Dans la paisible localité de Lolly, située à environ 15 kilomètres de la sous-préfecture de Marella, préfecture de Faranah, au cœur de la Guinée, un drame effroyable a plongé la communauté dans l’effroi. Ce vendredi 23 janvier 2026, vers le soir, alors que le soleil déclinait à l’horizon et que les ombres s’allongeaient sur les sentiers poussiéreux, une jeune femme d’une vingtaine d’années, Fatoumata Binta Diallo, mère dévouée de trois enfants, a été victime d’une agression d’une violence inouïe. Identifiée comme l’épouse d’un habitant local, elle a été attaquée à coups de machette par un homme du nom de Mamadou moussa Diallo âgé de 35 présenté comme l’oncle de son mari. Le présumé agresseur a pris la fuite immédiate vers la brousse environnante, laissant derrière lui une scène de chaos et de sang.
Lolly, cette petite localité, incarne le quotidien tranquille de nombreuses communautés guinéennes. Les habitants y mènent une vie rythmée par les tâches domestiques, l’agriculture de subsistance et les liens familiaux étroits. Mais ce soir-là, la routine a basculé dans l’horreur, transformant un simple déplacement au marigot en un calvaire mortel.
Selon les témoignages recueillis auprès des villageois et des proches de la victime, Fatoumata Binta Diallo s’était rendue seule au marigot voisin pour accomplir une corvée quotidienne.
Âgée d’à peine une vingtaine d’années, cette mère de famille a trois enfants sur les bras.

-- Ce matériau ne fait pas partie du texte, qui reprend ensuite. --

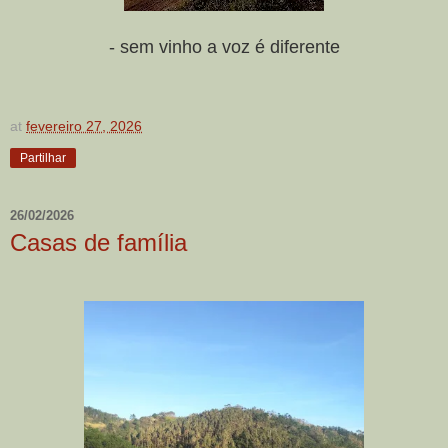
- sem vinho a voz é diferente
at
fevereiro 27, 2026
Partilhar
26/02/2026
Casas de família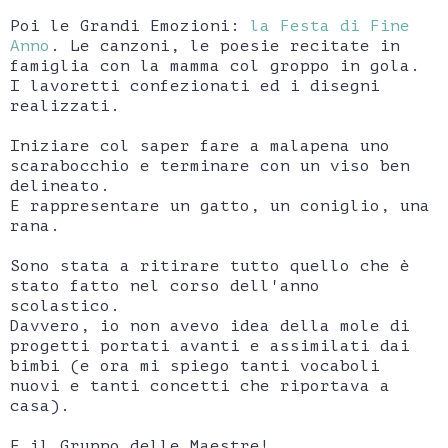
Poi le Grandi Emozioni:
la Festa di Fine
Anno
. Le canzoni, le poesie recitate in
famiglia con la mamma col groppo in gola.
I lavoretti confezionati ed i disegni
realizzati.
Iniziare col saper fare a malapena uno
scarabocchio e terminare con un viso ben
delineato.
E rappresentare un gatto, un coniglio, una
rana.
Sono stata a ritirare tutto quello che è
stato fatto nel corso dell'anno
scolastico.
Davvero, io non avevo idea della mole di
progetti portati avanti e assimilati dai
bimbi (e ora mi spiego tanti vocaboli
nuovi e tanti concetti che riportava a
casa).
E il Gruppo delle Maestre!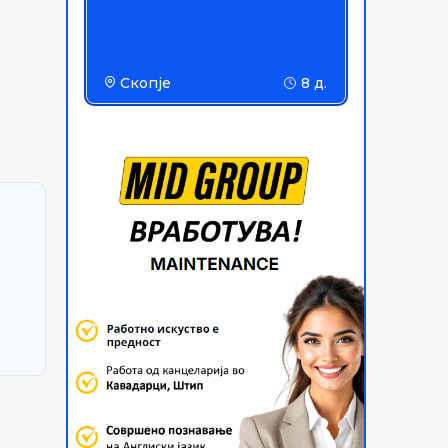
Скопје
8 д.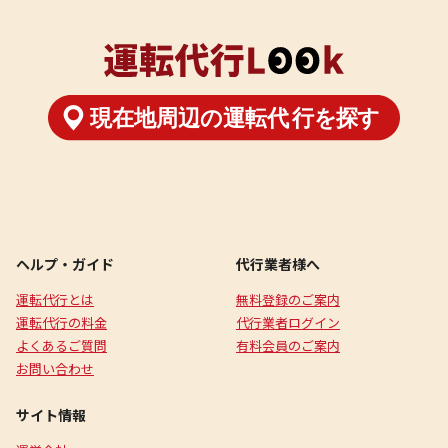
ヘルプ・ガイド
代行業者様へ
運転代行とは
無料登録のご案内
運転代行の料金
代行業者ログイン
よくあるご質問
有料会員のご案内
お問い合わせ
サイト情報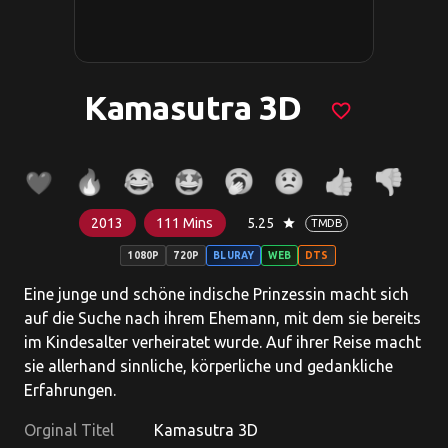
Kamasutra 3D
favorite_border
2013
111 Mins
5.25
star
TMDB
1080P
720P
BLURAY
WEB
DTS
Eine junge und schöne indische Prinzessin macht sich
auf die Suche nach ihrem Ehemann, mit dem sie bereits
im Kindesalter verheiratet wurde. Auf ihrer Reise macht
sie allerhand sinnliche, körperliche und gedankliche
Erfahrungen.
Orginal Titel
Kamasutra 3D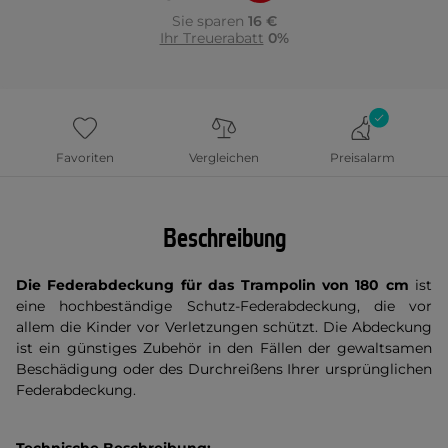
Sie sparen
16 €
Ihr Treuerabatt
0%
Favoriten
Vergleichen
Preisalarm
Beschreibung
Die Federabdeckung für das Trampolin von 180 cm
ist
eine hochbeständige Schutz-Federabdeckung, die vor
allem die Kinder vor Verletzungen schützt. Die Abdeckung
ist ein günstiges Zubehör in den Fällen der gewaltsamen
Beschädigung oder des Durchreißens Ihrer ursprünglichen
Federabdeckung.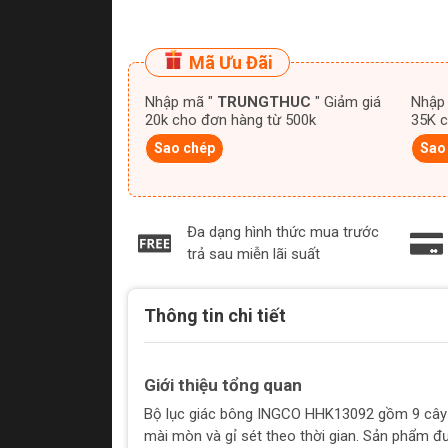
Mã Ưu Đãi
Nhập mã "
TRUNGTHUC
" Giảm giá
Nhập
20k cho đơn hàng từ 500k
35K c
Sao chép
Sao
Đa dạng hình thức mua trước
trả sau miễn lãi suất
Thông tin chi tiết
Giới thiệu tổng quan
Bộ lục giác bông INGCO HHK13092 gồm 9 cây 
mài mòn và gỉ sét theo thời gian. Sản phẩm đư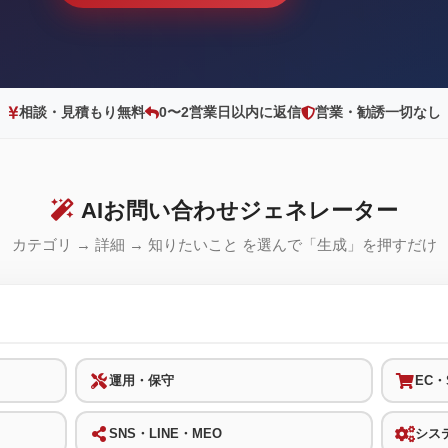
相談・見積もり無料
0〜2営業日以内に返信
営業・勧誘一切なし
AIお問い合わせジェネレーター
カテゴリ → 詳細 → 知りたいこと を選んで「生成」を押すだけ
運用・保守
EC・S
SNS・LINE・MEO
シス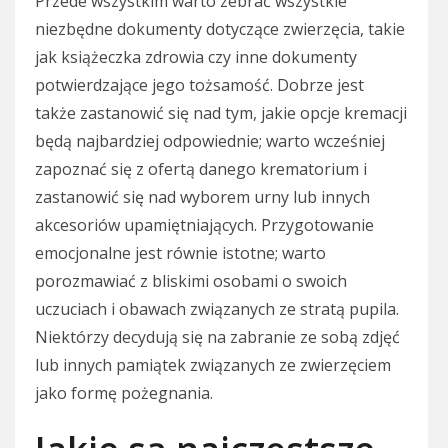
Przede wszystkim warto zebrać wszystkie
niezbędne dokumenty dotyczące zwierzęcia, takie
jak książeczka zdrowia czy inne dokumenty
potwierdzające jego tożsamość. Dobrze jest
także zastanowić się nad tym, jakie opcje kremacji
będą najbardziej odpowiednie; warto wcześniej
zapoznać się z ofertą danego krematorium i
zastanowić się nad wyborem urny lub innych
akcesoriów upamiętniających. Przygotowanie
emocjonalne jest równie istotne; warto
porozmawiać z bliskimi osobami o swoich
uczuciach i obawach związanych ze stratą pupila.
Niektórzy decydują się na zabranie ze sobą zdjęć
lub innych pamiątek związanych ze zwierzęciem
jako formę pożegnania.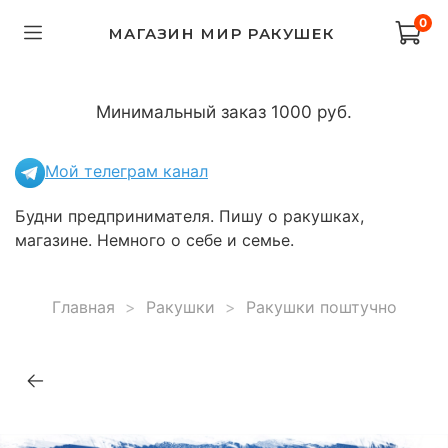
0
МАГАЗИН МИР РАКУШЕК
Минимальный заказ 1000 руб.
Мой телеграм канал
Будни предпринимателя. Пишу о ракушках,
магазине. Немного о себе и семье.
Главная
Ракушки
Ракушки поштучно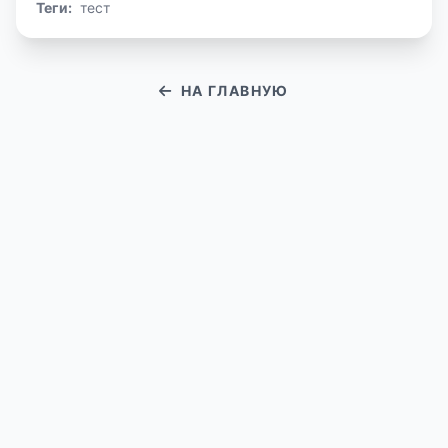
Теги:
тест
НА ГЛАВНУЮ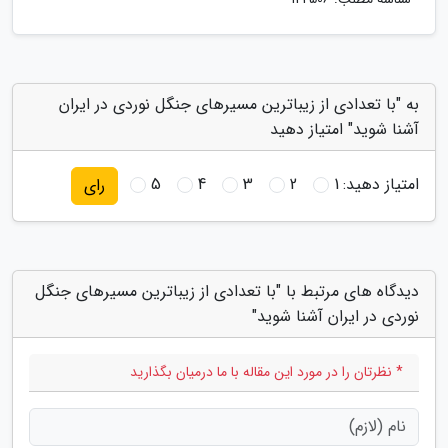
به "با تعدادی از زیباترین مسیرهای جنگل نوردی در ایران
آشنا شوید" امتیاز دهید
امتیاز دهید:
1
2
3
4
5
رای
دیدگاه های مرتبط با "با تعدادی از زیباترین مسیرهای جنگل
نوردی در ایران آشنا شوید"
* نظرتان را در مورد این مقاله با ما درمیان بگذارید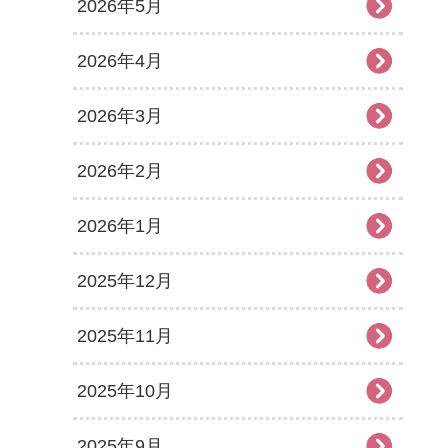
2026年5月
2026年4月
2026年3月
2026年2月
2026年1月
2025年12月
2025年11月
2025年10月
2025年9月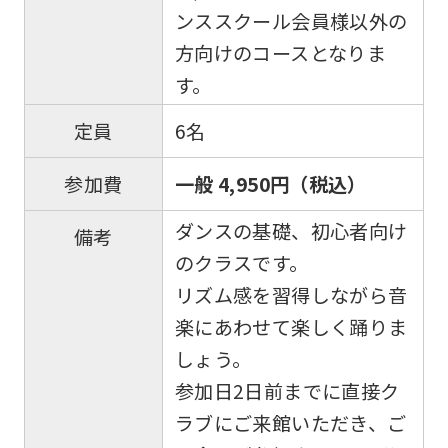
ンススクール会員様以外の
方向けのコースとなりま
す。
6名
定員
一般 4,950円（税込）
参加費
ダンスの基礎、初心者向け
備考
のクラスです。
リズム感を習得しながら音
楽にあわせて楽しく踊りま
しょう。
参加日2日前までに直接ク
ラブにご来館いただき、ご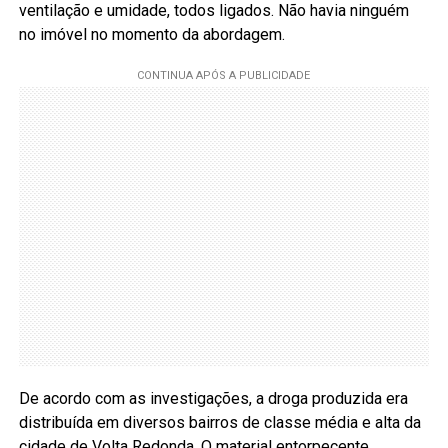
ventilação e umidade, todos ligados. Não havia ninguém
no imóvel no momento da abordagem.
De acordo com as investigações, a droga produzida era
distribuída em diversos bairros de classe média e alta da
cidade de Volta Redonda. O material entorpecente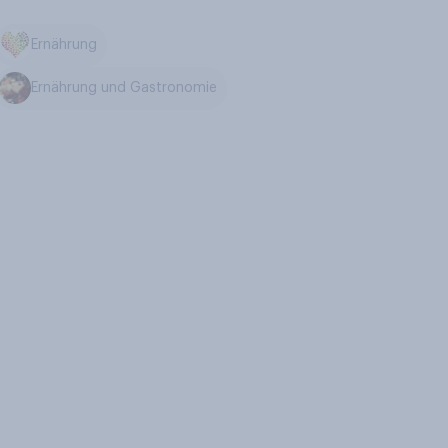
Ernährung
Ernährung und Gastronomie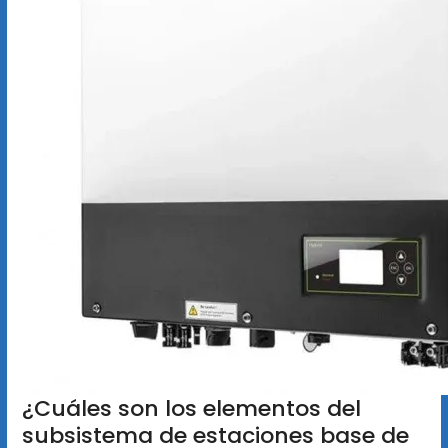
¿Cuáles son los elementos del
subsistema de estaciones base de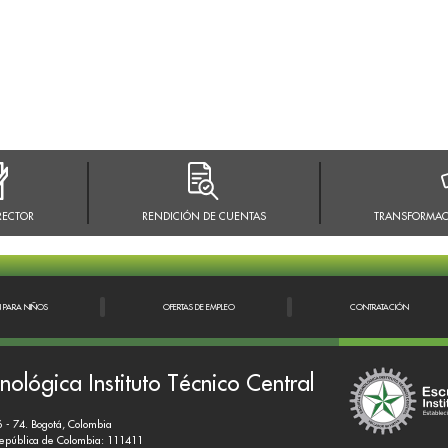
RECTOR
RENDICIÓN DE CUENTAS
TRANSFORMAC
N PARA NIÑOS
OFERTAS DE EMPLEO
CONTRATACIÓN
nológica Instituto Técnico Central
6 - 74. Bogotá, Colombia
República de Colombia: 111411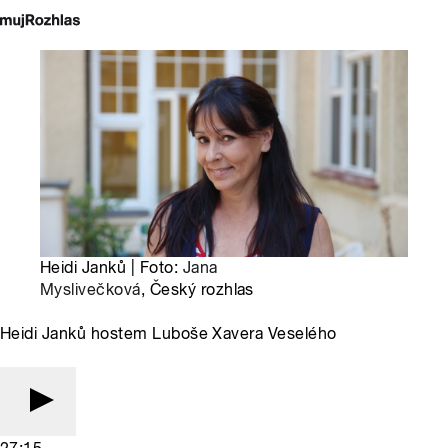
Heidi Janků | Foto:
Jana
Myslivečková
, Český rozhlas
Heidi Janků hostem Luboše Xavera Veselého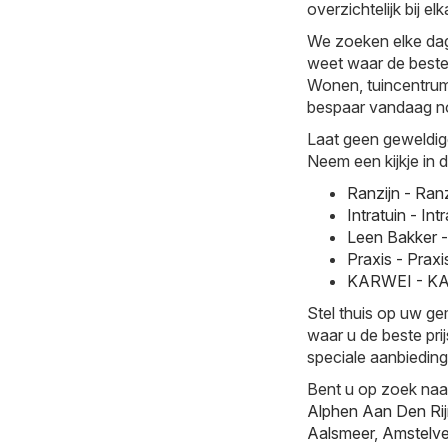
overzichtelijk bij elk
We zoeken elke dag 
weet waar de beste 
Wonen, tuincentrum c
bespaar vandaag no
Laat geen geweldig
Neem een kijkje in 
Ranzijn - Ran
Intratuin - I
Leen Bakker 
Praxis - Prax
KARWEI - KAR
Stel thuis op uw g
waar u de beste pri
speciale aanbiedin
Bent u op zoek naa
Alphen Aan Den Ri
Aalsmeer
,
Amstelv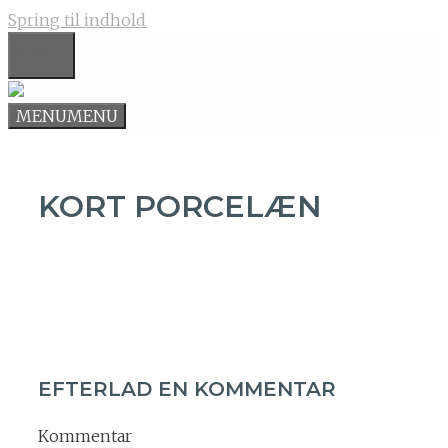
Spring til indhold
MENU
MENU
MENU
KORT PORCELÆN
EFTERLAD EN KOMMENTAR
Kommentar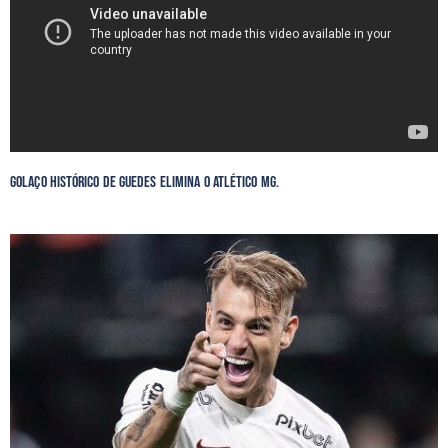
Golaço Histórico de Guedes Elimina o Atlético MG.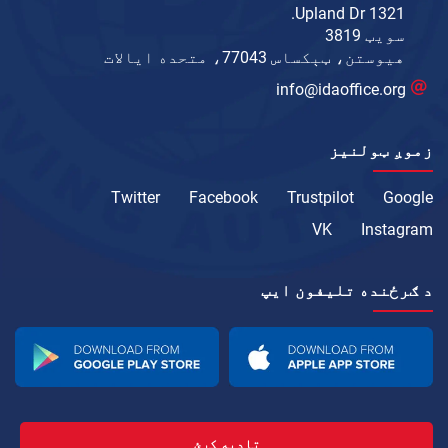
1321 Upland Dr.
سویټ 3819
هیوستن، ټېکساس 77043، متحده ایالات
info@idaoffice.org
زموږ ټولنیز
Twitter
Facebook
Trustpilot
Google
VK
Instagram
د ګرځنده تلیفون ايپ
تادیه کړئ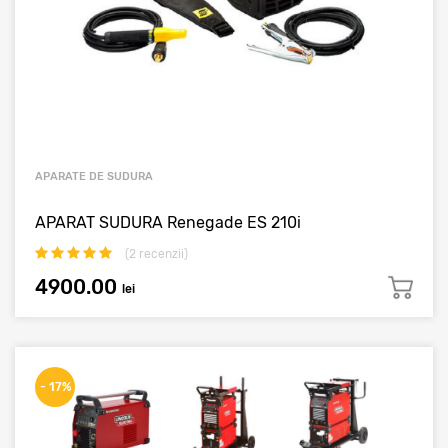
APARATE DE SUDURA
APARAT SUDURA Renegade ES 210i
(
2
recenzii)
4900.00
lei
- 17%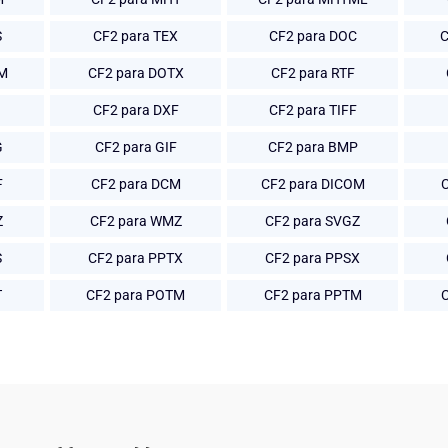
S
CF2 para TEX
CF2 para DOC
C
TM
CF2 para DOTX
CF2 para RTF
CF2 para DXF
CF2 para TIFF
G
CF2 para GIF
CF2 para BMP
F
CF2 para DCM
CF2 para DICOM
Z
CF2 para WMZ
CF2 para SVGZ
S
CF2 para PPTX
CF2 para PPSX
T
CF2 para POTM
CF2 para PPTM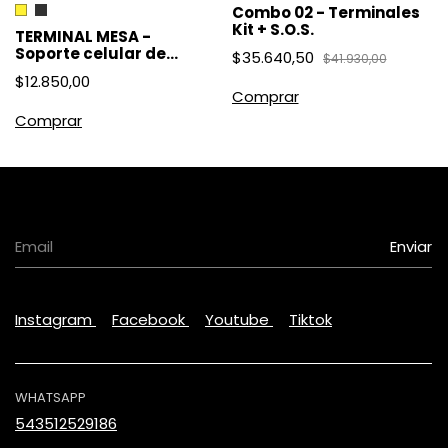
Combo 02 - Terminales
Kit + S.O.S.
TERMINAL MESA -
Soporte celular de
$35.640,50
$41.930,00
escritorio
$12.850,00
Comprar
Comprar
Instagram
Facebook
Youtube
Tiktok
WHATSAPP
543512529186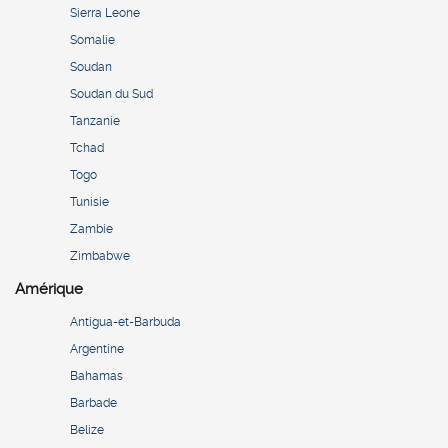
Sierra Leone
Somalie
Soudan
Soudan du Sud
Tanzanie
Tchad
Togo
Tunisie
Zambie
Zimbabwe
Amérique
Antigua-et-Barbuda
Argentine
Bahamas
Barbade
Belize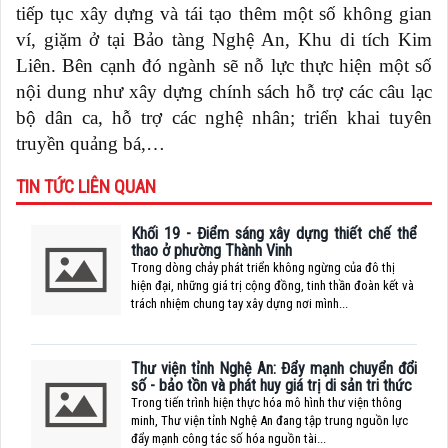
tiếp tục xây dựng và tái tạo thêm một số không gian
ví, giặm ở tại Bảo tàng Nghệ An, Khu di tích Kim
Liên. Bên cạnh đó ngành sẽ nỗ lực thực hiện một số
nội dung như xây dựng chính sách hỗ trợ các câu lạc
bộ dân ca, hỗ trợ các nghệ nhân; triển khai tuyên
truyền quảng bá,…
TIN TỨC LIÊN QUAN
Khối 19 - Điểm sáng xây dựng thiết chế thể
thao ở phường Thành Vinh
Trong dòng chảy phát triển không ngừng của đô thị
hiện đại, những giá trị cộng đồng, tinh thần đoàn kết và
trách nhiệm chung tay xây dựng nơi mình...
Thư viện tỉnh Nghệ An: Đẩy mạnh chuyển đổi
số - bảo tồn và phát huy giá trị di sản tri thức
Trong tiến trình hiện thực hóa mô hình thư viện thông
minh, Thư viện tỉnh Nghệ An đang tập trung nguồn lực
đẩy mạnh công tác số hóa nguồn tài...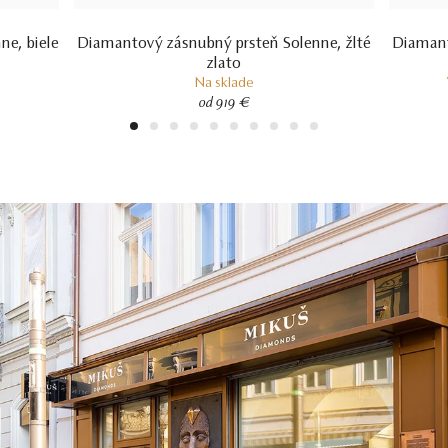
ne, biele
Diamantový zásnubný prsteň Solenne, žlté
Diamant
zlato
Na sklade
od 919 €
1
2
3
4
5
6
7
8
9
10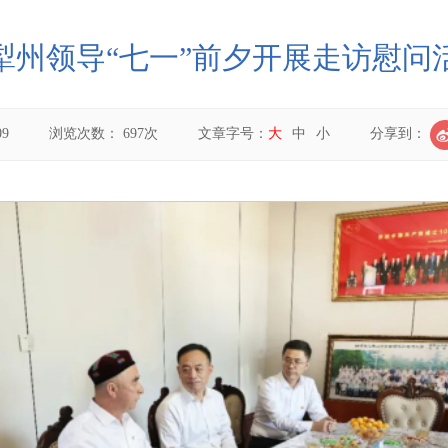
犁州领导“七一”前夕开展走访慰问
09
浏览次数：
697
次
文章字号：
大
中
小
分享到：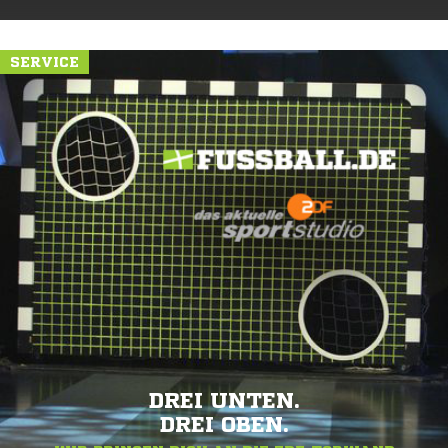
SERVICE
DREI UNTEN.
DREI OBEN.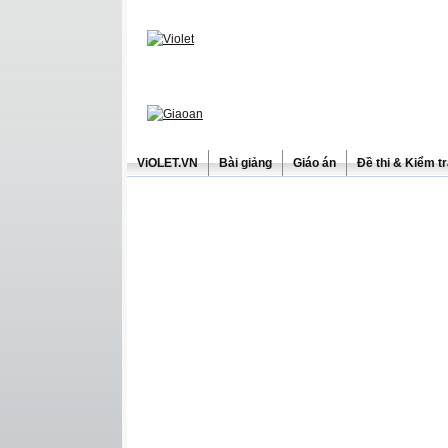
ViOLET.VN
Bài giảng
Giáo án
Đề thi & Kiểm t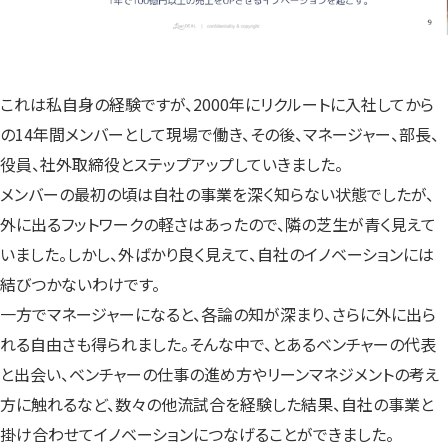
これは私自身の経験ですが、2000年にリクルートに入社してから
の14年間メンバーとして現場で働き、その後、マネージャー、部長、
役員、社外取締役とステップアップしていきました。
メンバーの最初の頃は自社の事業を深く知らない状態でしたが、
外に出るフットワークの軽さはあったので、隣の芝生が青く見えて
いました。しかし、外ばかり良く見えて、自社のイノベーションには
結びつかないわけです。
一方でマネージャーになると、各論の知が深まり、さらに外に出ら
れる自由さも得られました。そんな中で、とあるベンチャーの代表
と出会い、ベンチャーの仕事の進め方やリーンマネジメントの考え
方に触れるなど、数々の他流試合を経験した結果、自社の事業と
掛け合わせてイノベーションにつなげることができました。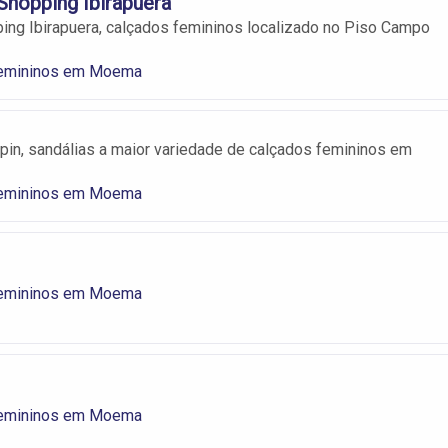
Shopping Ibirapuera
ing Ibirapuera, calçados femininos localizado no Piso Campo
Femininos em Moema
pin, sandálias a maior variedade de calçados femininos em
Femininos em Moema
Femininos em Moema
Femininos em Moema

Après quelques instants passés à frotter le linge dans les eaux, l’oncle de son mari Mamadou moussa Diallo le présumé auteur, est apparu subitement dont les motivations restent pour l’heure énigmatiques. Sans préambule, il s’est approché d’elle et lui a demandé d’une voix : « Savez-vous où l’on peut trouver un arbre médicinal traditionnel ? » Fatoumata, surprise, a répondu simplement : « Non, je ne sais pas. » Soudain, elle s’est dirigée vers la route pour rallier la maison c’est ainsi, Mamadou moussa Diallo la surpris avec la machette en main puis lui a donné un premier coup de machette, ensuite 2ème coup sur la partie postérieure du cou et un troisième coup. Aussitôt elle ( Fatoumata binta Diallo) a perdu conscience avant de se retrouver dans un bain de sang, crier fort au secours pour demander de l’aide des villageois mais hélas ! c’est ainsi, son présumé agresseur Mamadou moussa Diallo a pris la fuite vers la brousse. Et reste pour l’instant introuvable selon nos informations.
Fatoumata Binta Diallo bénéficie actuellement d’une prise en charge adéquate à l’hôpital régional de Mamou.
Les médecins, confrontés à des blessures graves, lacérations profondes au cou, hémorragies internes potentielles et traumatismes multiples, luttent pour la sauver. À l’heure où nous écrivons ces lignes, son pronostic vital reste engagé, bien que les premières nouvelles soient encourageantes. Ses trois enfants, confiés à la famille élargie, attendent dans l’angoisse leur mère en larmes.
Des sources proches du dossier évoquent des antécédents familiaux tendus, sans pour autant préciser la nature exacte du mobile, querelle domestique, jalousie ou malentendu exacerbé ? Les villageois, eux, oscillent entre stupeur et colère contenue.
Ce fait divers tragique n’est pas isolé. Il met en lumière les vulnérabilités profondes des communautés rurales guinéennes, où les machettes, outils agricoles quotidiens, se muent trop souvent en armes létales. Les violences intrafamiliales, alimentées par des tensions liées à la pauvreté, aux terres ou aux mariages arrangés, gangrènent ces espaces. Fatoumata, comme tant d’autres femmes, paie le prix fort d’une société où l’accès à la justice est précaire et les marigots isolés deviennent des pièges mortels.